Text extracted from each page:
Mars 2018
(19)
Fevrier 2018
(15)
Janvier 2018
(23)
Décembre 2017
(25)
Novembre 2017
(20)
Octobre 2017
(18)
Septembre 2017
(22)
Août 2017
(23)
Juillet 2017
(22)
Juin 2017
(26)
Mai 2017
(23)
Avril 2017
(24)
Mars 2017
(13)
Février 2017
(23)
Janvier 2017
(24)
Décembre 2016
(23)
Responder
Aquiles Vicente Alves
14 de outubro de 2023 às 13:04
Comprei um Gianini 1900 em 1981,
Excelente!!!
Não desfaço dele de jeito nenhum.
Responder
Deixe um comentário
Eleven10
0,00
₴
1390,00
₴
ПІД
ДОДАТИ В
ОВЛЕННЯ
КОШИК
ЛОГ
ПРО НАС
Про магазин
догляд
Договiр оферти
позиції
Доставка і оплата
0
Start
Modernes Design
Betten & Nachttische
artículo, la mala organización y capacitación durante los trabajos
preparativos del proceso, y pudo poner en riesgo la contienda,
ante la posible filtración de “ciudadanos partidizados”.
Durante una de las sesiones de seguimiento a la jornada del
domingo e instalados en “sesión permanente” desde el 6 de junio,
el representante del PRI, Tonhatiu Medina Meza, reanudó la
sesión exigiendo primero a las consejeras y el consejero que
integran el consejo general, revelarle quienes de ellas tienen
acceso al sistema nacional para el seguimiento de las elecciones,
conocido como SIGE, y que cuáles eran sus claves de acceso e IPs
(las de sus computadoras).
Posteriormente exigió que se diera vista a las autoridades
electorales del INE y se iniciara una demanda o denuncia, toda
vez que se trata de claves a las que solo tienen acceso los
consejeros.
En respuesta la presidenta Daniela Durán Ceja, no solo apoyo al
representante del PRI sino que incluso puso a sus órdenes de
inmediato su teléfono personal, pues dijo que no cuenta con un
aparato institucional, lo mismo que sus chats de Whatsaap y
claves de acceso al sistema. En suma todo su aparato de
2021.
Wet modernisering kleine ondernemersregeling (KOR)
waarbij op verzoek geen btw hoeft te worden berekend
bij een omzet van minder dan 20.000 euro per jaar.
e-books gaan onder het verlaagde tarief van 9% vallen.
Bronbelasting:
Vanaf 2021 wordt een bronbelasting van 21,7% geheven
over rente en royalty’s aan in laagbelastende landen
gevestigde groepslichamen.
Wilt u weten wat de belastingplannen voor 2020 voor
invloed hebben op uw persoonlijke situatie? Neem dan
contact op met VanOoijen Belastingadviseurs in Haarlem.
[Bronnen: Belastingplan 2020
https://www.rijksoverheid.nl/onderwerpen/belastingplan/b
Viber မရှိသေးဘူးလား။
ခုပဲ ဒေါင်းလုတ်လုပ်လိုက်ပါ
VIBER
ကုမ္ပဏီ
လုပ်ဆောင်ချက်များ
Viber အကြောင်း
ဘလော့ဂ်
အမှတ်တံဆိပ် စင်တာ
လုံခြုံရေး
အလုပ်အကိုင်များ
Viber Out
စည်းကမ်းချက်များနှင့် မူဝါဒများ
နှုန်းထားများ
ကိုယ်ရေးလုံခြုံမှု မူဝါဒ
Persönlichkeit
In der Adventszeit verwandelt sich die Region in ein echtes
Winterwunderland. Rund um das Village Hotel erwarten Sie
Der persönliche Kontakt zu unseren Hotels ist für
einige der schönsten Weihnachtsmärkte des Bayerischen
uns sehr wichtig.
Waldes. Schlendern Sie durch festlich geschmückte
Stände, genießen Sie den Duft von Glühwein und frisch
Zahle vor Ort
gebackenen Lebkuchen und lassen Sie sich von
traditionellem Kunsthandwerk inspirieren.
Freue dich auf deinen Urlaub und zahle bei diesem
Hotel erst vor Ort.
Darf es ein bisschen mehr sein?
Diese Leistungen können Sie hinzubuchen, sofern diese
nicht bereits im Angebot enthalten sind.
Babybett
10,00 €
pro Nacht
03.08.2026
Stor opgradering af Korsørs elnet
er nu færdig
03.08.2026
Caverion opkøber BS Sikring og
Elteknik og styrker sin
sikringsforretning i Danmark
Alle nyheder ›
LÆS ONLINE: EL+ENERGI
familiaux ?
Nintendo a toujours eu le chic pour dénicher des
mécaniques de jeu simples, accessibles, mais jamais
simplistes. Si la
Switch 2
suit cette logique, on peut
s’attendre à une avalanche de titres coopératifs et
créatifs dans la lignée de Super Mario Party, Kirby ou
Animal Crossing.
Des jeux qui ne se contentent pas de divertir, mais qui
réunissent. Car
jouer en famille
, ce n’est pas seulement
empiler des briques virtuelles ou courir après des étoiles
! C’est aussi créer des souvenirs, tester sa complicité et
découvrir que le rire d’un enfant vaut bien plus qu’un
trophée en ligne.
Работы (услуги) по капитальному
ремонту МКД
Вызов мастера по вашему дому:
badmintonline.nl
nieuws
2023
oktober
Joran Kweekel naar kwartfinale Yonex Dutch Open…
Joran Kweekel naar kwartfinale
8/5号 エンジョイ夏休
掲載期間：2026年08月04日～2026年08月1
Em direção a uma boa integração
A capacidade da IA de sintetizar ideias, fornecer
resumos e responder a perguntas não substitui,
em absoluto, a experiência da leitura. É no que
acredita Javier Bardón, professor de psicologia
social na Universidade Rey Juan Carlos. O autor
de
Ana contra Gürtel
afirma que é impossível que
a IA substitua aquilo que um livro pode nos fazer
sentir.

§ Task description: Reproduce the lines above, from the very first one through the line that contains "artículo, la mala", with every character unchanged.

§ Answer space:
Mars 2018
(19)
Fevrier 2018
(15)
Janvier 2018
(23)
Décembre 2017
(25)
Novembre 2017
(20)
Octobre 2017
(18)
Septembre 2017
(22)
Août 2017
(23)
Juillet 2017
(22)
Juin 2017
(26)
Mai 2017
(23)
Avril 2017
(24)
Mars 2017
(13)
Février 2017
(23)
Janvier 2017
(24)
Décembre 2016
(23)
Responder
Aquiles Vicente Alves
14 de outubro de 2023 às 13:04
Comprei um Gianini 1900 em 1981,
Excelente!!!
Não desfaço dele de jeito nenhum.
Responder
Deixe um comentário
Eleven10
0,00
₴
1390,00
₴
ПІД
ДОДАТИ В
ОВЛЕННЯ
КОШИК
ЛОГ
ПРО НАС
Про магазин
догляд
Договiр оферти
позиції
Доставка і оплата
0
Start
Modernes Design
Betten & Nachttische
artículo, la mala organización y capacitación durante los trabajos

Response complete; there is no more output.